While a stock buyback warning may appear to be a contradiction in terms, it is far from it in today’s market.
We all know that the primary mission of a publicly traded company is to generate profits, more commonly referred to as earnings on Wall Street. But after the profits are earned the company must do something with the cash.
While it may be prudent for the company to hold some cash for future needs, shareholders don’t like to see the “war chest” get too big. From their perspective this idle cash needs to be invested by the company to increase future earnings or be returned to the shareholders.
If the company can see an opportunity to grow their business by building new stores, expanding their factory, hiring more workers, or investing in research and development they will reinvest the profits to grow future profits. But if the economy simply isn’t presenting any good opportunities they’re not going to take the risk.
If the company can’t come up with a more productive use of the profits they may choose to initiate or increase their dividend payments to shareholders. But first the company must determine if current profits are sustainable to pay the dividend in the future. Shareholders are happy to see an increase in their dividend check but become very unhappy if the company decreases it later.
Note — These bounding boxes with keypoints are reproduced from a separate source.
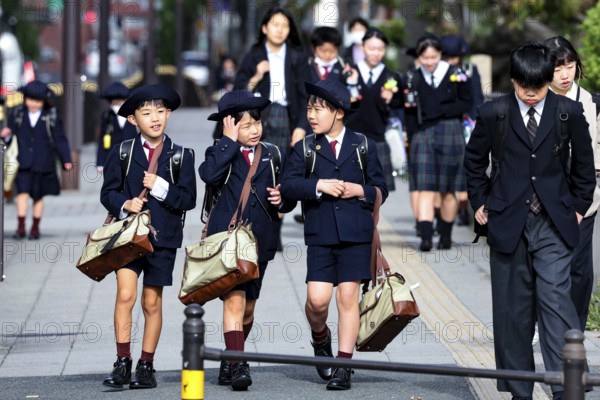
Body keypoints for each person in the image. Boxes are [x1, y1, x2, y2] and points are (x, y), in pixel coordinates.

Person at [464, 40, 596, 400]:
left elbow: (585, 170)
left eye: (539, 87)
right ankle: (518, 391)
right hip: (507, 223)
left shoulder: (568, 112)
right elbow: (474, 162)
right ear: (513, 81)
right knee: (512, 312)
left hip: (555, 223)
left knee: (557, 303)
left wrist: (580, 207)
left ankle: (566, 387)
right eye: (525, 88)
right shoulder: (494, 113)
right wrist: (478, 202)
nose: (533, 94)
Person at [280, 79, 388, 391]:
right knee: (317, 300)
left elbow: (381, 188)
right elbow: (288, 185)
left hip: (357, 234)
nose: (311, 116)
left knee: (347, 298)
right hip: (321, 233)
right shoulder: (304, 147)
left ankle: (344, 365)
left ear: (338, 113)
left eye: (318, 109)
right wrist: (318, 186)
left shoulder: (363, 145)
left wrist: (361, 190)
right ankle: (320, 338)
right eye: (309, 109)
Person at [100, 84, 197, 390]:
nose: (154, 118)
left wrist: (160, 186)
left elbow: (188, 199)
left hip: (163, 238)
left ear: (168, 114)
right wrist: (124, 203)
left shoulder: (181, 155)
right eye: (146, 113)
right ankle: (122, 361)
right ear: (133, 120)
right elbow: (108, 193)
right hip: (129, 236)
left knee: (151, 302)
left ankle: (146, 364)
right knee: (125, 295)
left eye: (160, 111)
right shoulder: (122, 151)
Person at [200, 90, 296, 391]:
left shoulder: (272, 154)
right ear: (229, 126)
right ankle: (240, 363)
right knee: (235, 300)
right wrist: (228, 141)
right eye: (244, 125)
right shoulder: (219, 151)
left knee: (249, 307)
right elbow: (208, 175)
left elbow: (286, 198)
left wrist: (283, 200)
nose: (254, 129)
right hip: (228, 241)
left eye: (256, 122)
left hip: (260, 241)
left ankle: (230, 358)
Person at [544, 36, 600, 331]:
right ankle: (547, 323)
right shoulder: (536, 100)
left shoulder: (591, 102)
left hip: (583, 197)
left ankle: (574, 329)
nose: (565, 74)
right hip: (543, 196)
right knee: (547, 263)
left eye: (570, 66)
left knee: (579, 267)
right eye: (557, 68)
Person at [404, 34, 473, 251]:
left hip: (451, 131)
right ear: (418, 57)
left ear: (440, 54)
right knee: (424, 187)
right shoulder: (412, 77)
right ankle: (425, 238)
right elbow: (408, 111)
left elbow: (467, 101)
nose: (429, 62)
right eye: (424, 57)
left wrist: (441, 111)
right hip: (422, 134)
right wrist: (411, 136)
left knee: (448, 189)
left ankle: (445, 235)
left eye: (433, 57)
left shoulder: (457, 74)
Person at [0, 80, 72, 240]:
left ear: (43, 101)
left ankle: (35, 227)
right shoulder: (18, 114)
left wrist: (66, 159)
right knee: (22, 194)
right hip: (23, 162)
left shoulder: (50, 115)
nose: (34, 103)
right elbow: (11, 135)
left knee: (38, 196)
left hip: (44, 162)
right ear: (25, 99)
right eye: (31, 99)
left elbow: (59, 138)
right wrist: (7, 135)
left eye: (38, 101)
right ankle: (20, 227)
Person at [234, 6, 311, 151]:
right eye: (275, 25)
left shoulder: (297, 57)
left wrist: (301, 127)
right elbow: (238, 92)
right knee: (259, 167)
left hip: (287, 117)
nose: (280, 30)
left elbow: (306, 97)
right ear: (264, 28)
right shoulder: (253, 56)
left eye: (285, 26)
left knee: (284, 167)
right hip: (257, 117)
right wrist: (257, 76)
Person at [346, 28, 403, 193]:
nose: (375, 53)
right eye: (371, 48)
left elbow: (399, 107)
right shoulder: (350, 73)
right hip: (351, 139)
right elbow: (344, 106)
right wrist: (352, 86)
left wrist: (390, 100)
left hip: (378, 140)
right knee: (349, 190)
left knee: (376, 194)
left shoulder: (392, 77)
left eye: (380, 49)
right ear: (362, 48)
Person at [440, 34, 485, 227]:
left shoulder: (469, 70)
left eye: (454, 57)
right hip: (444, 126)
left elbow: (477, 97)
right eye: (447, 57)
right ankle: (443, 212)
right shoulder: (437, 71)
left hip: (467, 125)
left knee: (465, 169)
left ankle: (464, 209)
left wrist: (476, 122)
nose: (451, 61)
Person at [96, 81, 137, 172]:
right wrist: (100, 162)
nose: (116, 104)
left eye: (119, 101)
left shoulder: (134, 115)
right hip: (111, 157)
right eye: (113, 101)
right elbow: (102, 140)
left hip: (131, 157)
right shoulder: (107, 116)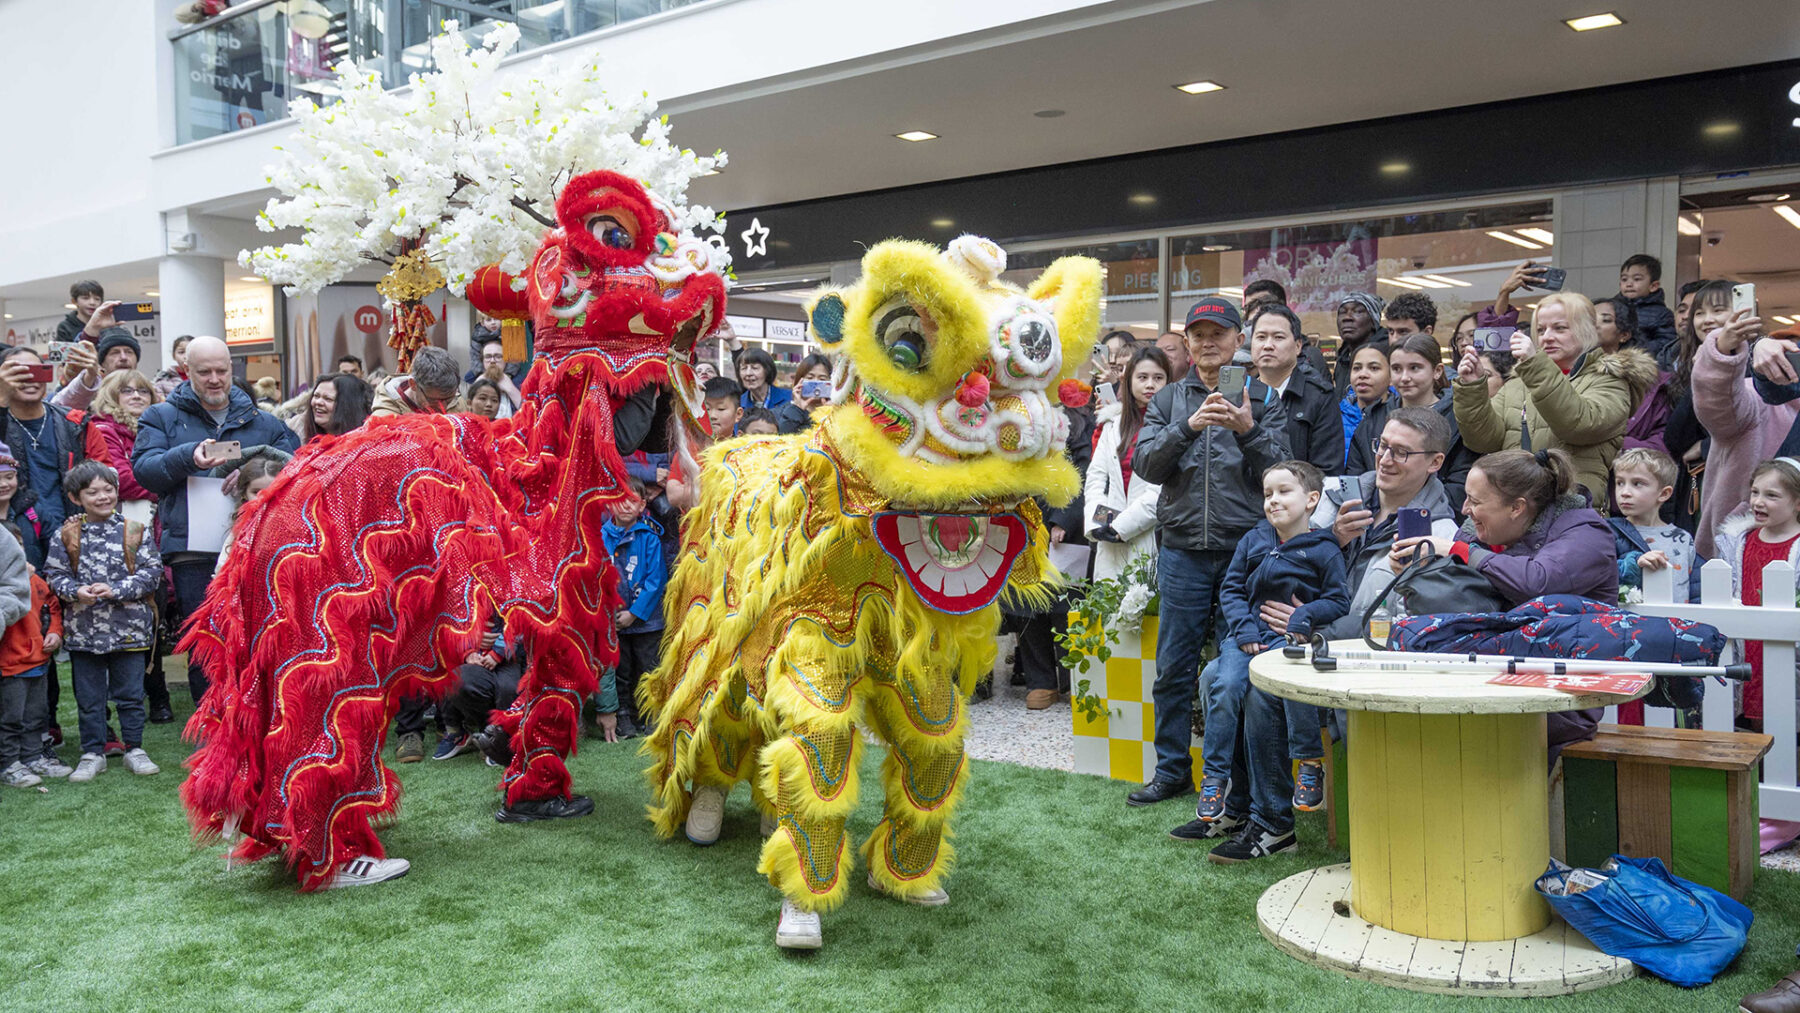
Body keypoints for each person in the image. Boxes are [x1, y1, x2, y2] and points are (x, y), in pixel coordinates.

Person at [1128, 297, 1290, 807]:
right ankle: (1172, 770)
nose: (1206, 343)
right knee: (1173, 668)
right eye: (1197, 335)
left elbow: (1285, 474)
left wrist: (1248, 430)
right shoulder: (1170, 399)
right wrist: (1188, 425)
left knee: (1235, 670)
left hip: (1245, 555)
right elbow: (1147, 467)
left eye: (1218, 334)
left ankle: (1236, 785)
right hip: (1181, 553)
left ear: (1239, 341)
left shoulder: (1262, 398)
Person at [1178, 461, 1348, 863]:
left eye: (1283, 491)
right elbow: (1232, 589)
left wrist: (1303, 617)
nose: (1273, 500)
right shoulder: (1254, 540)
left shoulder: (1323, 548)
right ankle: (1229, 800)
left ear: (1311, 499)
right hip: (1249, 639)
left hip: (1291, 643)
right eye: (1267, 494)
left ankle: (1274, 819)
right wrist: (1245, 630)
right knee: (1214, 680)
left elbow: (1338, 599)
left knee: (1263, 690)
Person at [1397, 448, 1616, 756]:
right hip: (1489, 681)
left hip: (1560, 699)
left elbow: (1538, 582)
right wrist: (1419, 574)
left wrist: (1462, 551)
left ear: (1517, 507)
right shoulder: (1479, 531)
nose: (1464, 509)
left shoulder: (1586, 532)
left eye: (1475, 501)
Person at [132, 336, 300, 705]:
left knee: (261, 634)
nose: (214, 379)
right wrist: (188, 456)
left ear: (232, 370)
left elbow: (298, 468)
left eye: (221, 370)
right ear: (186, 372)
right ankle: (213, 726)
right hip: (192, 550)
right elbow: (144, 472)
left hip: (258, 547)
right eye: (204, 371)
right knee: (207, 641)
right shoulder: (160, 416)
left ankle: (261, 717)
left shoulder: (263, 421)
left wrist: (252, 465)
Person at [1453, 292, 1657, 511]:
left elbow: (1578, 425)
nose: (1546, 337)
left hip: (1572, 511)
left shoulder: (1611, 379)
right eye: (1540, 330)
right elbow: (1482, 441)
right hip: (1512, 510)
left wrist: (1535, 366)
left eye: (1560, 328)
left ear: (1587, 329)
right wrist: (1473, 387)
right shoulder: (1520, 381)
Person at [47, 461, 163, 783]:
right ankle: (92, 752)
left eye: (108, 489)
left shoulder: (135, 530)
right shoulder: (66, 534)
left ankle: (134, 749)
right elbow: (54, 576)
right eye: (93, 492)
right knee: (89, 697)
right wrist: (75, 591)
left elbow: (152, 574)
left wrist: (117, 590)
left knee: (130, 693)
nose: (102, 497)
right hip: (84, 633)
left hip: (129, 629)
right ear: (76, 497)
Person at [1309, 408, 1462, 620]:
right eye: (1382, 446)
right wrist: (1332, 538)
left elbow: (1412, 621)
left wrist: (1320, 627)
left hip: (1361, 647)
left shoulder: (1441, 536)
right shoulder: (1331, 495)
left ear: (1435, 462)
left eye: (1401, 452)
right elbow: (1286, 562)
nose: (1385, 460)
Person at [1690, 283, 1797, 559]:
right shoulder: (1750, 395)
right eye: (1699, 312)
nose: (1708, 319)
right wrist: (1722, 351)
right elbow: (1718, 405)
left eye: (1718, 309)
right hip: (1737, 543)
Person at [1714, 459, 1800, 732]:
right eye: (1755, 492)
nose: (1758, 502)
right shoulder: (1737, 542)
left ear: (1798, 502)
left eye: (1772, 495)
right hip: (1743, 645)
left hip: (1785, 647)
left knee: (1785, 722)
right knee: (1750, 724)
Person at [1350, 333, 1473, 509]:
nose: (1405, 377)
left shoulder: (1458, 418)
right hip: (1375, 517)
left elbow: (1461, 485)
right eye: (1397, 369)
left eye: (1415, 368)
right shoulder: (1374, 418)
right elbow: (1356, 474)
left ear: (1437, 371)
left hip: (1437, 517)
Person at [1084, 347, 1171, 579]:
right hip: (1110, 538)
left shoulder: (1175, 426)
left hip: (1153, 535)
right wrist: (1100, 523)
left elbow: (1161, 492)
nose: (1150, 385)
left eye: (1158, 378)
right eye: (1142, 377)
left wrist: (1121, 526)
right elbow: (1096, 479)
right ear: (1129, 381)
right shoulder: (1113, 423)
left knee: (1147, 606)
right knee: (1108, 609)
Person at [600, 478, 667, 740]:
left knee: (648, 669)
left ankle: (650, 715)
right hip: (614, 621)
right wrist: (610, 612)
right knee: (621, 672)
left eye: (633, 500)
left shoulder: (649, 537)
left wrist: (635, 613)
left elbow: (656, 579)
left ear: (642, 506)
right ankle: (624, 716)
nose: (626, 505)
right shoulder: (599, 537)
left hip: (646, 622)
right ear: (609, 503)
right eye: (621, 498)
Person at [1246, 303, 1342, 476]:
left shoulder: (1319, 397)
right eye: (1261, 337)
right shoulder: (1241, 394)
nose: (1268, 345)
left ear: (1298, 346)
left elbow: (1327, 470)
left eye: (1278, 337)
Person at [1610, 447, 1696, 604]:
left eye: (1637, 484)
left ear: (1664, 494)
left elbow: (1697, 589)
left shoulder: (1683, 539)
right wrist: (1634, 565)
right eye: (1620, 483)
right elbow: (1597, 575)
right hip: (1631, 625)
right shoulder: (1608, 532)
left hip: (1680, 624)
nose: (1625, 492)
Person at [0, 519, 49, 787]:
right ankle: (9, 763)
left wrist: (55, 633)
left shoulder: (35, 581)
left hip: (38, 660)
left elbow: (52, 607)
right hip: (10, 664)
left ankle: (33, 757)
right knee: (11, 718)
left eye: (20, 546)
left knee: (35, 715)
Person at [444, 614, 524, 761]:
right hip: (477, 655)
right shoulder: (463, 592)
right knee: (456, 681)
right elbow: (454, 618)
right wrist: (469, 650)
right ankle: (486, 733)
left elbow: (520, 618)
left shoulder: (514, 592)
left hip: (514, 655)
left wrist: (497, 653)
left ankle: (505, 738)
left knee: (508, 689)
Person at [1618, 253, 1679, 369]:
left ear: (1653, 286)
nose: (1629, 284)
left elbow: (1665, 343)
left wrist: (1634, 350)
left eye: (1637, 279)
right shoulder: (1613, 308)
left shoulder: (1662, 314)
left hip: (1643, 367)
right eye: (1624, 279)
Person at [1339, 344, 1390, 469]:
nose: (1363, 374)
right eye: (1357, 368)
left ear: (1391, 375)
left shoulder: (1398, 417)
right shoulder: (1333, 417)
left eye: (1373, 368)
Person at [372, 346, 462, 417]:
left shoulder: (457, 400)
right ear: (413, 384)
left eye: (449, 399)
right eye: (434, 401)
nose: (443, 407)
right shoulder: (385, 416)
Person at [1330, 292, 1386, 396]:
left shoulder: (1386, 355)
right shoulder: (1343, 358)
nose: (1347, 318)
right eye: (1342, 312)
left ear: (1373, 322)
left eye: (1358, 312)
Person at [299, 372, 373, 442]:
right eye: (316, 396)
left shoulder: (366, 447)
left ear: (347, 407)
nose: (318, 402)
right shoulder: (301, 437)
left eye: (328, 399)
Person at [780, 352, 832, 433]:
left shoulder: (835, 410)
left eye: (822, 379)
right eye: (810, 378)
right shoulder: (785, 411)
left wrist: (832, 413)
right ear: (799, 381)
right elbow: (783, 436)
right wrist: (797, 408)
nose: (816, 383)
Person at [736, 347, 791, 412]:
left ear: (767, 370)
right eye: (744, 368)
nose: (748, 373)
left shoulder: (789, 399)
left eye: (755, 368)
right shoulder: (738, 404)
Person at [154, 335, 193, 400]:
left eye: (190, 352)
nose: (186, 356)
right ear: (173, 355)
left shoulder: (206, 378)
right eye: (181, 352)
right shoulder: (163, 380)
If all else fails, the company may choose to buy back shares of their stock from current shareholders. This will drive up the value of the shares because new buyers will be willing to pay a higher price for a larger piece of the company. This makes existing shareholders happy.
While the financial media likes to cheer when a company announces a stock buyback, what is it really telling us? It’s telling us that the risk in the current economic environment is too high to invest in expanding their company and the company doesn’t believe current earnings are sustainable to support future dividend payments.
While this may not seem very alarming when only a handful of companies choose to buy back shares, what does it tell us when it’s the latest fad on Wall Street?
According to the August 16th issue of “The Economist” and data services company “Trim Tabs”, companies purchased $671 billion worth in stock buybacks in 2013 and have made plans for nearly $300 billion already this year. “That is more than four times the money placed into stock funds by retail and institutional investors.”
“Like a snake swallowing its own tail, the corporate sector is absorbing its own equity. How long this can continue is anyone’s guess. The peak year for share buybacks was 2007, just before the debt crises. That is not a great omen.”